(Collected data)
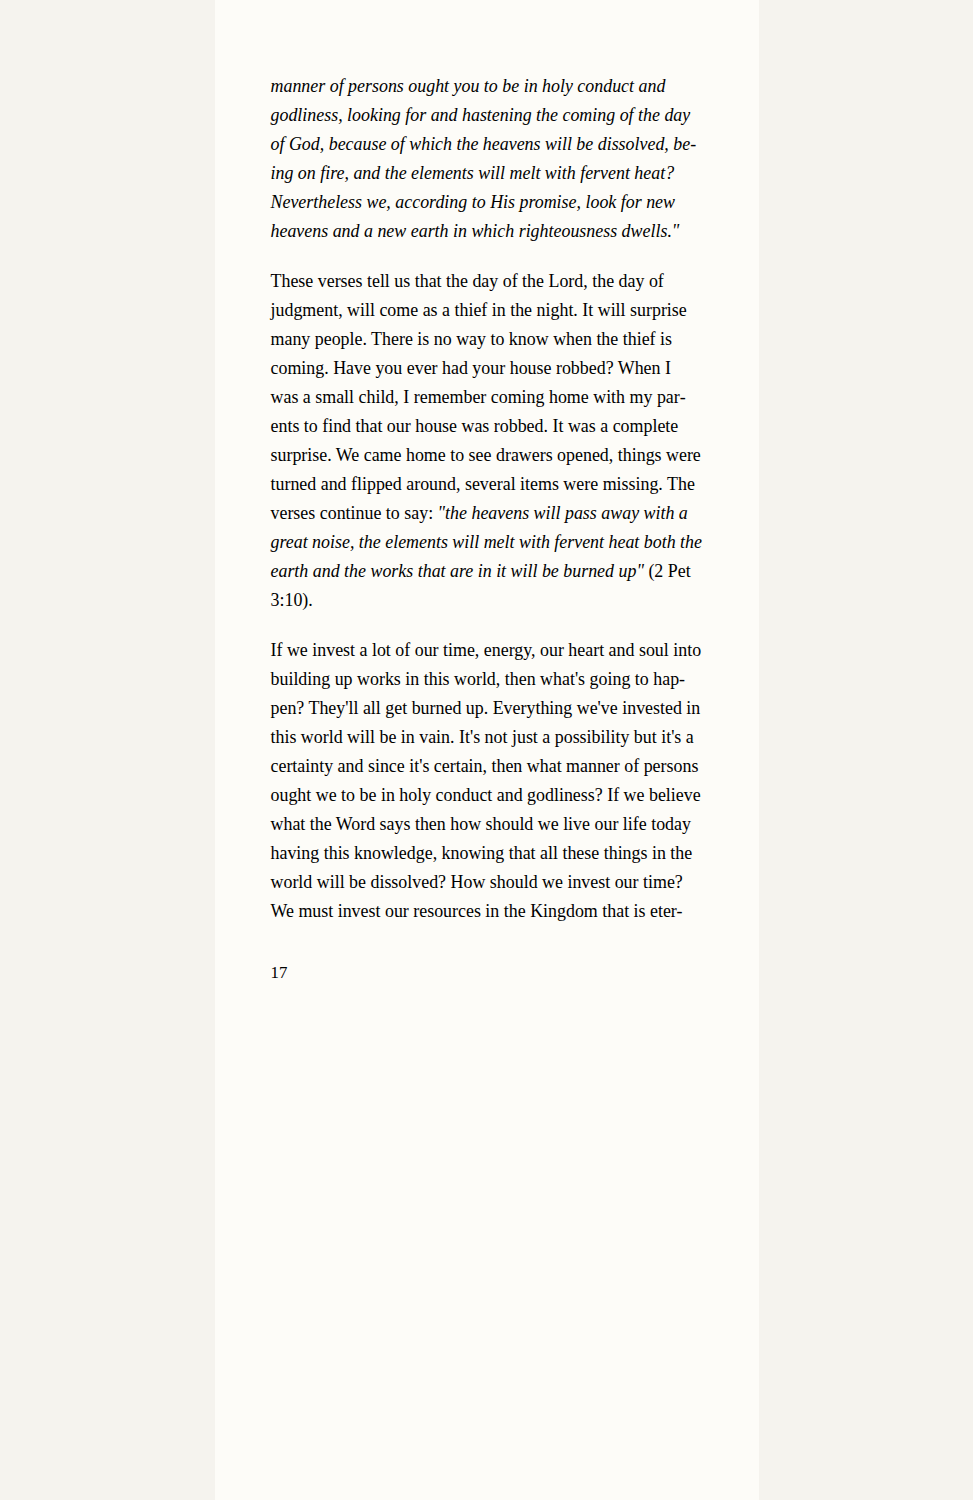manner of persons ought you to be in holy conduct and godliness, looking for and hastening the coming of the day of God, because of which the heavens will be dissolved, being on fire, and the elements will melt with fervent heat? Nevertheless we, according to His promise, look for new heavens and a new earth in which righteousness dwells."
These verses tell us that the day of the Lord, the day of judgment, will come as a thief in the night. It will surprise many people. There is no way to know when the thief is coming. Have you ever had your house robbed? When I was a small child, I remember coming home with my parents to find that our house was robbed. It was a complete surprise. We came home to see drawers opened, things were turned and flipped around, several items were missing. The verses continue to say: "the heavens will pass away with a great noise, the elements will melt with fervent heat both the earth and the works that are in it will be burned up" (2 Pet 3:10).
If we invest a lot of our time, energy, our heart and soul into building up works in this world, then what's going to happen? They'll all get burned up. Everything we've invested in this world will be in vain. It's not just a possibility but it's a certainty and since it's certain, then what manner of persons ought we to be in holy conduct and godliness? If we believe what the Word says then how should we live our life today having this knowledge, knowing that all these things in the world will be dissolved? How should we invest our time? We must invest our resources in the Kingdom that is eter-
17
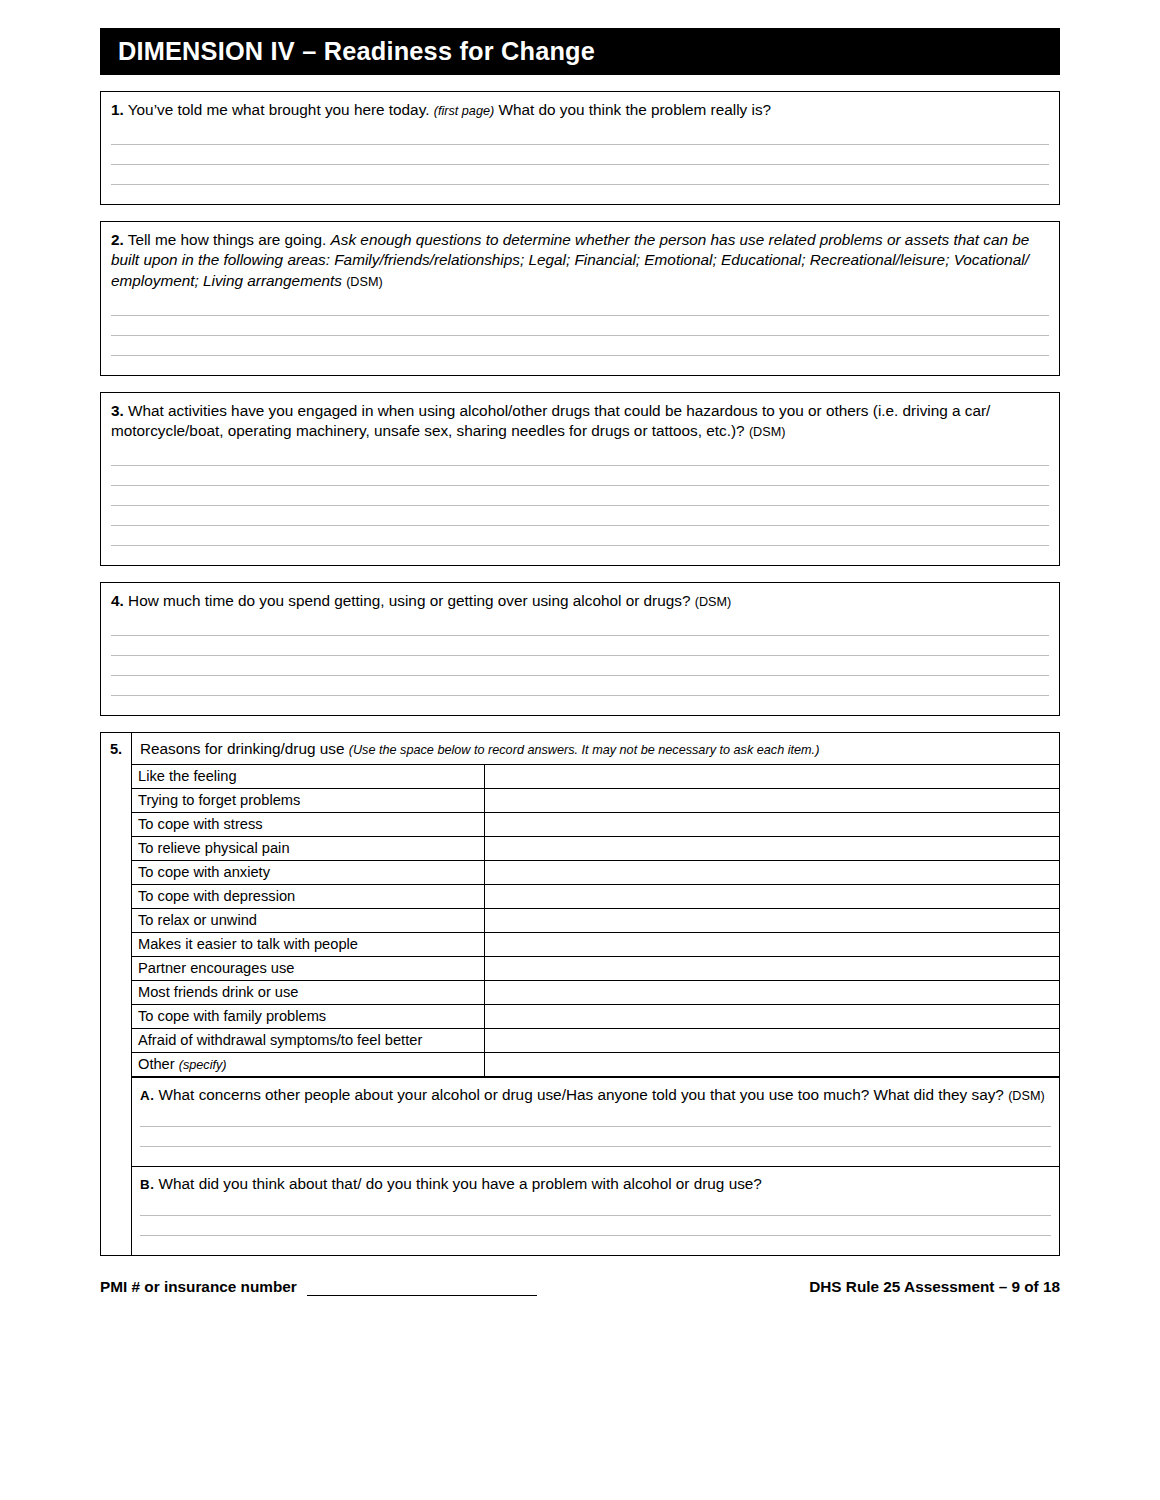DIMENSION IV – Readiness for Change
1. You’ve told me what brought you here today. (first page) What do you think the problem really is?
2. Tell me how things are going. Ask enough questions to determine whether the person has use related problems or assets that can be built upon in the following areas: Family/friends/relationships; Legal; Financial; Emotional; Educational; Recreational/leisure; Vocational/ employment; Living arrangements (DSM)
3. What activities have you engaged in when using alcohol/other drugs that could be hazardous to you or others (i.e. driving a car/ motorcycle/boat, operating machinery, unsafe sex, sharing needles for drugs or tattoos, etc.)? (DSM)
4. How much time do you spend getting, using or getting over using alcohol or drugs? (DSM)
5.
Reasons for drinking/drug use (Use the space below to record answers. It may not be necessary to ask each item.)
| Like the feeling | |
| Trying to forget problems | |
| To cope with stress | |
| To relieve physical pain | |
| To cope with anxiety | |
| To cope with depression | |
| To relax or unwind | |
| Makes it easier to talk with people | |
| Partner encourages use | |
| Most friends drink or use | |
| To cope with family problems | |
| Afraid of withdrawal symptoms/to feel better | |
| Other (specify) | |
A. What concerns other people about your alcohol or drug use/Has anyone told you that you use too much? What did they say? (DSM)
B. What did you think about that/ do you think you have a problem with alcohol or drug use?
PMI # or insurance number
DHS Rule 25 Assessment – 9 of 18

## Your goal
Give back all of the entries verbatim, but without pictures.

## Reply
manner of persons ought you to be in holy conduct and godliness, looking for and hastening the coming of the day of God, because of which the heavens will be dissolved, being on fire, and the elements will melt with fervent heat? Nevertheless we, according to His promise, look for new heavens and a new earth in which righteousness dwells."
These verses tell us that the day of the Lord, the day of judgment, will come as a thief in the night. It will surprise many people. There is no way to know when the thief is coming. Have you ever had your house robbed? When I was a small child, I remember coming home with my parents to find that our house was robbed. It was a complete surprise. We came home to see drawers opened, things were turned and flipped around, several items were missing. The verses continue to say: "the heavens will pass away with a great noise, the elements will melt with fervent heat both the earth and the works that are in it will be burned up" (2 Pet 3:10).
If we invest a lot of our time, energy, our heart and soul into building up works in this world, then what's going to happen? They'll all get burned up. Everything we've invested in this world will be in vain. It's not just a possibility but it's a certainty and since it's certain, then what manner of persons ought we to be in holy conduct and godliness? If we believe what the Word says then how should we live our life today having this knowledge, knowing that all these things in the world will be dissolved? How should we invest our time? We must invest our resources in the Kingdom that is eter-
17
DIMENSION IV – Readiness for Change
1. You’ve told me what brought you here today. (first page) What do you think the problem really is?
2. Tell me how things are going. Ask enough questions to determine whether the person has use related problems or assets that can be built upon in the following areas: Family/friends/relationships; Legal; Financial; Emotional; Educational; Recreational/leisure; Vocational/ employment; Living arrangements (DSM)
3. What activities have you engaged in when using alcohol/other drugs that could be hazardous to you or others (i.e. driving a car/ motorcycle/boat, operating machinery, unsafe sex, sharing needles for drugs or tattoos, etc.)? (DSM)
4. How much time do you spend getting, using or getting over using alcohol or drugs? (DSM)
5.
Reasons for drinking/drug use (Use the space below to record answers. It may not be necessary to ask each item.)
| Like the feeling | |
| Trying to forget problems | |
| To cope with stress | |
| To relieve physical pain | |
| To cope with anxiety | |
| To cope with depression | |
| To relax or unwind | |
| Makes it easier to talk with people | |
| Partner encourages use | |
| Most friends drink or use | |
| To cope with family problems | |
| Afraid of withdrawal symptoms/to feel better | |
| Other (specify) | |
A. What concerns other people about your alcohol or drug use/Has anyone told you that you use too much? What did they say? (DSM)
B. What did you think about that/ do you think you have a problem with alcohol or drug use?
PMI # or insurance number
DHS Rule 25 Assessment – 9 of 18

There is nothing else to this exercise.